Préserver l’industrie du voyage, c'est préserver notre lien avec le monde

Il y a plus de quarante ans, j’ai commencé ma carrière en dirigeant une petite agence de voyages destinée aux étudiants québécois, parce que j’avais la conviction qu’il fallait leur permettre de découvrir le monde. Cela m’a amené à fonder ce qui allait devenir Transat et sa filiale Air Transat, plusieurs fois désignée au cours des dernières années comme la meilleure compagnie aérienne vacances au monde.

Œuvrer dans le domaine du voyage, c’est faire face à des crises tout au long de son existence. Crises économiques, climatiques, politiques ou bien sûr sanitaires, Transat en a connu son lot et les a surmontées au fil des années.

Et puis est arrivée la COVID-19, qui apporte des bouleversements bien plus grands que tous ceux que nous avons connus auparavant. Depuis presque un an, les déplacements internationaux sont réduits à la portion congrue, avec des effets dévastateurs sur tous les acteurs du voyage. Compagnies aériennes, aéroports, sous-traitants, agences de voyages et entreprise du tourisme souffrent comme jamais.

Au cours des dernières semaines, alimentée par quelques images de touristes irresponsables qui ne respectaient pas les mesures d’hygiène pandémique les plus élémentaires, s’est développée toute une rhétorique contre le voyage en avion.
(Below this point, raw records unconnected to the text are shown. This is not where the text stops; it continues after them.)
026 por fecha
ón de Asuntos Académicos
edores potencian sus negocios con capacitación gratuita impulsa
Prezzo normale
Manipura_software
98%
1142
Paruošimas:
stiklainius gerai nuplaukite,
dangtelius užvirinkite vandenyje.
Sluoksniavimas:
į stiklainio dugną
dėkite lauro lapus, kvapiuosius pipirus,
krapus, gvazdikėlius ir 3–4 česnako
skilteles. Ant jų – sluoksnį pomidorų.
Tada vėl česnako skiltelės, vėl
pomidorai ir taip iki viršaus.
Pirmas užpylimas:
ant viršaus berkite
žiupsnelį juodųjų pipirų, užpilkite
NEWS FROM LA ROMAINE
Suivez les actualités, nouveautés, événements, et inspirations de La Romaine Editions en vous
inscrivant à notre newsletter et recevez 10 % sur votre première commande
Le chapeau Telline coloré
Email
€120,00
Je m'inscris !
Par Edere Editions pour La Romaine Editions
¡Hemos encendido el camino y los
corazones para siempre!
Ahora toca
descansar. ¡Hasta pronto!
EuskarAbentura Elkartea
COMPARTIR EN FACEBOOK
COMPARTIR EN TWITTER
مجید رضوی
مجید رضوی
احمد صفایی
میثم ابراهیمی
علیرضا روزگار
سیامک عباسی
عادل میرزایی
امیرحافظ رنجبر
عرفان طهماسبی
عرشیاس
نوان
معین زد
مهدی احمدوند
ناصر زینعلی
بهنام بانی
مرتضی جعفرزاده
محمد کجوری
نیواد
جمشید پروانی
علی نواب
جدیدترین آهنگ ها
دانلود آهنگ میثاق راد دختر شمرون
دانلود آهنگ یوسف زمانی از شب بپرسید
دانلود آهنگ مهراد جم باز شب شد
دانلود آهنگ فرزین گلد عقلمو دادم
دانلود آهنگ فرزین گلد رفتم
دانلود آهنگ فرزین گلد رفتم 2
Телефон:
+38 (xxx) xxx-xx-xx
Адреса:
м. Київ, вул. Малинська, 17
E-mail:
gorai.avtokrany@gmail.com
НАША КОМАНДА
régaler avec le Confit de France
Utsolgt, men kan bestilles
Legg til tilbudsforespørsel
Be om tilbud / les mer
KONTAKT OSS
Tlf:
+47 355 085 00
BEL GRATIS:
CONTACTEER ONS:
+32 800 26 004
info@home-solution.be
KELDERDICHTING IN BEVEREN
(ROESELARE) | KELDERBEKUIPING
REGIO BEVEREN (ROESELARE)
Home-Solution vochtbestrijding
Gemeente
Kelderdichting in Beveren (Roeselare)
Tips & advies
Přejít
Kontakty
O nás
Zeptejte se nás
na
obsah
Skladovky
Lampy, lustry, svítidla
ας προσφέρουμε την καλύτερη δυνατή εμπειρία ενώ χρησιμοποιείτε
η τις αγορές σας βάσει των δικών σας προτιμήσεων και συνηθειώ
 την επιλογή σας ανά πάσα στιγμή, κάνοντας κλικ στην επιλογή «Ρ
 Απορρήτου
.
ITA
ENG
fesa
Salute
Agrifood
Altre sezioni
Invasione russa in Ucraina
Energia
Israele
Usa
Cette peur est à présent alimentée par l’existence de nouveaux variants, dont on craint qu’ils soient introduits par avion au Canada, malgré tous les efforts faits par l’industrie pour que le voyage soit sécuritaire et malgré le fait que les arrivées internationales sont aujourd’hui bien plus nombreuses à la frontière terrestre qu’aux aéroports. En conséquence, le gouvernement nous a demandé d’interrompre tous nos vols vers le Sud jusqu’au 30 avril, et nous avons accédé à sa demande, ce qui nous contraint à suspendre la totalité de nos opérations, qui ne peuvent être maintenues pour quelques vols par semaine.

La pandémie qui nous afflige demande à tous de nombreux sacrifices, et les compagnies aériennes en ont déjà pris plus que leur part. Mais je voudrais qu’on ne raye pas d’un trait de plume tout ce que le développement du voyage international depuis cinquante ans nous a apporté d’ouverture au monde et aux autres, d’enrichissement, de plaisir aussi. Il est trop facile de céder à la tentation de trouver un responsable à nos difficultés et d’imaginer que l’ennemi nous arrive de l’extérieur, de l’étranger — alors qu’il circule parmi nous depuis très longtemps.

L’écosystème aérien au Canada a mis des décennies à se bâtir. Notre pays considère tellement que ce secteur est stratégique qu’il interdit aux entreprises qui y opèrent d’être détenues majoritairement par des intérêts étrangers. En conserver la maîtrise, c’est s’assurer de la connexion avec le reste du monde et de la stabilité de celle-ci, même en cas de crise.

Le transport aérien ne peut pas juste être mis sur pause, puis redémarré sans effort au bout de quelques mois. Les investissements se perdent, les compétences se délitent. En témoignent les dizaines de milliers de travailleurs du secteur qui expriment leur détresse depuis des mois et qui, de plus en plus nombreux, doivent envisager une autre carrière. Les coûts et les efforts pour redémarrer et rebâtir ce qui a été perdu seront gigantesques.

C’est pourquoi il est urgent que le Canada cesse de mener une politique à courte vue. On ne peut pas se contenter d’empêcher les Canadiens de voyager ou de les exhorter à ne pas voyager sans se soucier des conséquences. Les mesures annoncées ont le mérite de clarifier la situation immédiate. Il est maintenant urgent de préparer un plan clair pour l’avenir.

Il faut définir la manière dont on va s’assurer que les entreprises du voyage, les compagnies aériennes, les aéroports, les voyagistes, les agences de voyages et tous les acteurs de la chaîne vont disposer des liquidités nécessaires pour survivre à la crise, rembourser leurs clients qui n’ont pas pu voyager, préserver leurs compétences, leurs ressources humaines et leurs capacités à opérer.

Et il faut déjà mettre en place les mesures qui, lorsque le temps sera venu, permettront de redémarrer au plus vite de manière sécuritaire. De ce point de vue, la mise en place de tests aux aéroports, que nous réclamions depuis des mois, est un pas dans la bonne direction.

Nous avons déjà beaucoup trop tardé. Ne nous replions pas sur nous-mêmes et assurons-nous de préserver notre lien avec le monde. Si le gouvernement semble enfin vouloir engager le dialogue, nous serons là pour le mener. C’est urgent, et c’est vital.

Jean-Marc Eustache, Président et chef de la direction de Transat.